When a line in the entries below contains the word "Create", copy that line.
Start of SUPPLIED MATERIAL
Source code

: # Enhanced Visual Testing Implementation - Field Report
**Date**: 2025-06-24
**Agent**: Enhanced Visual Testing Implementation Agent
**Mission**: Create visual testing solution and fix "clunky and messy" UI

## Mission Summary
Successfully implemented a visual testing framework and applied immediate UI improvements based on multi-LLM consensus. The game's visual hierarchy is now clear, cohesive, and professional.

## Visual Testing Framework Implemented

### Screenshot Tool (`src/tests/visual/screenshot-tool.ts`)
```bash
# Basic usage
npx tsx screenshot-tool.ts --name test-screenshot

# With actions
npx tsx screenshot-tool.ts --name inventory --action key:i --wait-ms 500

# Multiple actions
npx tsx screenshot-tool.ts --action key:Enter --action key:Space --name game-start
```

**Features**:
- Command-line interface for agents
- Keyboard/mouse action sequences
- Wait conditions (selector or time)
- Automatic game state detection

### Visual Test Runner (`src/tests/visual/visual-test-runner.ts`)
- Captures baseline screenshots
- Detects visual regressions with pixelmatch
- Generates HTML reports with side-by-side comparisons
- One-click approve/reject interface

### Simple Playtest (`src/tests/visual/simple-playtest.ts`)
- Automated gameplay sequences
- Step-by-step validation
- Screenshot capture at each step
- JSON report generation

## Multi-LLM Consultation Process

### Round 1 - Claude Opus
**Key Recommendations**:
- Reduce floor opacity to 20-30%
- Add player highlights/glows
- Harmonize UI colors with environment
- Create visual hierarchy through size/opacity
End of SUPPLIED MATERIAL
== ANSWER TO THIS TASK ==
**Mission**: Create visual testing solution and fix "clunky and messy" UI
- Create visual hierarchy through size/opacity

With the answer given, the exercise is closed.